By Vivek Bakshi, EUV Litho, Inc.
The 2016 EUVL Workshop was held last month at LBL in Berkeley, where we heard the latest news on EUV Lithography R&D development topics. The keynote talks were given Harry Levinson (GlobalFoundries), Britt Turkot (Intel) and Igor Fomenkov (Cymer/ASML). There were progress reports on the current technical areas of focus that I will talk about below. However, I would like to point out first that since the Workshop ended, both TSMC and Samsung have announced plans to use EUV Lithography in production at the 7 to 5 nm node. Both expect to receive the NXE3400 production-level EUVL scanner during the first half of next year, which they will adapt for 7 nm node products. This speaks for itself in terms of EUVL readiness for production.
EUV source power continues to make progress, with meaningful demonstration of >200 W by both Cymer (an ASML company) and Gigaphoton. Both suppliers now think that 500 W EUV power is feasible. Not long ago, sources appeared to be the main obstacle to the introduction of EUVL into commercial production. However, presenters from Cymer (Igor Fomenkov) and Gigaphoton (Hakaru Mizoguchi) convinced me that 250 W (and hopefully 500 W) are achievable. For this reason, both Igor and Mizoguchi-san deserve to be called the “Saviors of EUVL.” Of course, they each represent a large group of multi-disciplinary teams, who have achieved a goal that many thought impossible. True, sources still need to meet operational cost and uptime goals in order to satisfy manufacturing requirements. However, steady progress is being made on this front, as pointed out by Intel in their keynote talk. I also expect 200+ W to be achieved in fabs sometime in 2017.

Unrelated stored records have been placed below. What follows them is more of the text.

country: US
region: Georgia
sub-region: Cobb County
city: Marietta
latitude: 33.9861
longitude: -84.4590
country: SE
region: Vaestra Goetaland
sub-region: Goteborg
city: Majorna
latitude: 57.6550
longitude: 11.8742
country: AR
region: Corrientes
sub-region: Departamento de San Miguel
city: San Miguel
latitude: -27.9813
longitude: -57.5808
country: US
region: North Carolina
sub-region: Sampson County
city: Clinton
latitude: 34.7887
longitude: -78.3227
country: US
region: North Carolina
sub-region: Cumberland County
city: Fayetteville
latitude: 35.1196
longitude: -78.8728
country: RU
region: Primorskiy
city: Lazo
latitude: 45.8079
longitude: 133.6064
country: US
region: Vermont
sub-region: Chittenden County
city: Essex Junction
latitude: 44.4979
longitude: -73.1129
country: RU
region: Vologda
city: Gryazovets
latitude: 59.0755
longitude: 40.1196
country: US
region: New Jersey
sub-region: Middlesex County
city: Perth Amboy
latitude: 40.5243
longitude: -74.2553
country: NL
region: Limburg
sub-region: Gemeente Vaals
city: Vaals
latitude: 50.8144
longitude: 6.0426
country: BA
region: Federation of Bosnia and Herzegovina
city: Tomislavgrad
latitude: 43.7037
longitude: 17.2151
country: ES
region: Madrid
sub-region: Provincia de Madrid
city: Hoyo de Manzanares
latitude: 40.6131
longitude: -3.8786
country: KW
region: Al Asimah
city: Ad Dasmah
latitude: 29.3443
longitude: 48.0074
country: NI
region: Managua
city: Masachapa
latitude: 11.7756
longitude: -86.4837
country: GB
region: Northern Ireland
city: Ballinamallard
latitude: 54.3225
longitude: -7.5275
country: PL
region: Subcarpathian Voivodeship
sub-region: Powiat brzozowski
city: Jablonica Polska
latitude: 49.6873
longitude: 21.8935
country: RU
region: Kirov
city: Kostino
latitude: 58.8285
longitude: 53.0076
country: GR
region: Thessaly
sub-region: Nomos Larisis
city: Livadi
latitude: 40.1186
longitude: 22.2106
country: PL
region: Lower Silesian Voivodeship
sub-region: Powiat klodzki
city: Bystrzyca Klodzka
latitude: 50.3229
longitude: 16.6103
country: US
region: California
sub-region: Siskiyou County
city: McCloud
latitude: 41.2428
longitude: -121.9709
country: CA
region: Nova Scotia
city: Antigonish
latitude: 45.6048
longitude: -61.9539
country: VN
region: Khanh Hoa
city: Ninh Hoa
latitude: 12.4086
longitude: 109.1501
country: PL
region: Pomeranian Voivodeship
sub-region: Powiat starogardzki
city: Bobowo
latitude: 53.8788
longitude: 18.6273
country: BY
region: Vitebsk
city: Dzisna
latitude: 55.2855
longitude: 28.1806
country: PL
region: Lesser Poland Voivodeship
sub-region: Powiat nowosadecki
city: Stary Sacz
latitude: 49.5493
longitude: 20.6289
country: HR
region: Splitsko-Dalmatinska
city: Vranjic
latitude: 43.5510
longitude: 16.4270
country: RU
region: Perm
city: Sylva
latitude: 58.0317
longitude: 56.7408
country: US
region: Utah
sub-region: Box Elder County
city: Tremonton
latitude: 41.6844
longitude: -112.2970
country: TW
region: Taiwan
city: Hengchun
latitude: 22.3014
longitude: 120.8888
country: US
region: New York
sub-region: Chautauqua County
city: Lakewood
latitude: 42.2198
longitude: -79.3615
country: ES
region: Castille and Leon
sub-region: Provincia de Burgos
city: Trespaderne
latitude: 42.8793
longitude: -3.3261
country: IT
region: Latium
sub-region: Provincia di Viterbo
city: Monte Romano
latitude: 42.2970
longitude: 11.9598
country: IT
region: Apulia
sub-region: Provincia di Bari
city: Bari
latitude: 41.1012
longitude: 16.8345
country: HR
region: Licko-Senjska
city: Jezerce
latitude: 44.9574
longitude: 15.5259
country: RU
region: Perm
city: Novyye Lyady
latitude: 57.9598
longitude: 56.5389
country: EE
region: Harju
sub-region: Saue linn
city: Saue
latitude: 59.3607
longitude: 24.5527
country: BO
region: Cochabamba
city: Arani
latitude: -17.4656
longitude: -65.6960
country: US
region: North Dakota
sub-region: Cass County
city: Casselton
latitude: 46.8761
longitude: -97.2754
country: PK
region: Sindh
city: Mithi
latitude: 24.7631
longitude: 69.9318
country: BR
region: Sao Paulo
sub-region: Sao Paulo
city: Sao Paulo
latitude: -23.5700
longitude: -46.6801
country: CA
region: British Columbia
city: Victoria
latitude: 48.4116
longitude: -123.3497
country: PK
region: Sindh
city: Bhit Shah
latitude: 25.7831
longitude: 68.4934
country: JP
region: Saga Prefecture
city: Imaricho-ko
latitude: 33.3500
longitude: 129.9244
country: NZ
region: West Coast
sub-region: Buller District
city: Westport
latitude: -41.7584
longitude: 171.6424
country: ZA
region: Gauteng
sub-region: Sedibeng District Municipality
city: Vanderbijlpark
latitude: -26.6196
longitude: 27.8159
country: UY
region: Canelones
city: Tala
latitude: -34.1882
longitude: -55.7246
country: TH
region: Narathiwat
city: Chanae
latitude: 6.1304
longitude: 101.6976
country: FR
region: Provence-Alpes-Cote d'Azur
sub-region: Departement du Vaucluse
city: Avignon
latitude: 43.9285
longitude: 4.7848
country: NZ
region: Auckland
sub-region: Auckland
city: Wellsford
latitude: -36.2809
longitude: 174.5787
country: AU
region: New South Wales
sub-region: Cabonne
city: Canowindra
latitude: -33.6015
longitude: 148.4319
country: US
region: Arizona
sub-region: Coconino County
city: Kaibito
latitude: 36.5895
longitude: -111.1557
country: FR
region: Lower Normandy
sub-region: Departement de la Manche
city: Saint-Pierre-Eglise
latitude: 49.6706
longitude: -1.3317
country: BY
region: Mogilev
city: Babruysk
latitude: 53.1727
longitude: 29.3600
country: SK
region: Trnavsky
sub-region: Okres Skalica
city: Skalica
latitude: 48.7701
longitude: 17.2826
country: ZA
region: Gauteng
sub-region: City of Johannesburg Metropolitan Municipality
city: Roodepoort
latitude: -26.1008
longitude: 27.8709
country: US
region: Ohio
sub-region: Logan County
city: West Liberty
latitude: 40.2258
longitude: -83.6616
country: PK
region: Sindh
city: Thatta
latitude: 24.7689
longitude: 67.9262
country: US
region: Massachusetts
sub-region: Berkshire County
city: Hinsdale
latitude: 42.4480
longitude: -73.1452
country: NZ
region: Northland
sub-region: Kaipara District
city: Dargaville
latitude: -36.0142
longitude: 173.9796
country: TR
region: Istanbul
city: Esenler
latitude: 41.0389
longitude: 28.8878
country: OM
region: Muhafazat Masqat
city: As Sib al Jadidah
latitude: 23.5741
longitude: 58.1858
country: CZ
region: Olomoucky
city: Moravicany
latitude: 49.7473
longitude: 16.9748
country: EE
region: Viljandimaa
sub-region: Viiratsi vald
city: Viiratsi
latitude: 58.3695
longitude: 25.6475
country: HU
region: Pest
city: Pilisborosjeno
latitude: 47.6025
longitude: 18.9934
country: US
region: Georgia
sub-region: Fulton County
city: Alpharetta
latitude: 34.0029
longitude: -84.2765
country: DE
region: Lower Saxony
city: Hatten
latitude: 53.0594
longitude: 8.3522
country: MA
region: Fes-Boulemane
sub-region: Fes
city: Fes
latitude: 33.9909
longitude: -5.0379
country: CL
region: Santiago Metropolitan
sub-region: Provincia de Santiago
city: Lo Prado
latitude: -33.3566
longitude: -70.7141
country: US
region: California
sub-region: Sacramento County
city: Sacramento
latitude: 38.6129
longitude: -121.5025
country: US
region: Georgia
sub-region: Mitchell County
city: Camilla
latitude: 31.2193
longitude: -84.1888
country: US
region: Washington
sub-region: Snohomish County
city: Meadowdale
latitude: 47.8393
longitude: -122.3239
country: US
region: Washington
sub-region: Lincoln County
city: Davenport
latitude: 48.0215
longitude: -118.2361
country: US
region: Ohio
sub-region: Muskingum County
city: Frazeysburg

Although chip makers have figured out how to live with mask defects for now via defect avoidance and repairs, mask defect reduction is certainly on the wish list. Patterned mask defect inspection (PMI) is being done in different ways, with wafer inspection being one of them. Alternate PMI techniques were discussed in the presentations as well during the Workshop. Lack of a specific PMI tool remains a key issue for cost-effective, EUVL based manufacturing. I believe that lack of commercial metrology EUV sources that meet brightness requirements to support PMI and other actinic inspection tools remains a big gap, but no one seems to be coming forward and addressing this deficiency. We know we need it, so why not work on it? It is going to get more expensive without a PMI tool and other inspection tools with low throughput in the absence of a bright EUV metrology source.
Pellicles to protect masks can now withstand 125 W of thermal load, with 250 W as the present goal. I see progress, but we are not at 250 W yet.
The Industry is finally realizing that in order to make substantial progress in developing EUV resists, we need to get back to basics and better understand how they work. As EUV resists operate differently than 193 nm resists (via secondary electrons), there’s a lot that we still need to understand. There was a good set of papers on this topic, led by Frank Ogletree of LBL and others. I certainly hope that we will see lots of industry support for his work, as the return on investment on such basic research is sure to be huge.
The Workshop was moved to CXRO, LBL in Berkeley, CA this year. This year’s Workshop, the ninth to date, was the best- attended yet and offered the most papers ever. Participants found the new location very convenient with regard to travel logistics and access to area colleagues working on EUVL. CXRO continues to be a leader in EUVL R&D and has recently announced a new consortium, EUREKA, that will support continued EUVL development.
The Workshop proceedings can be downloaded at www.euvlitho.com.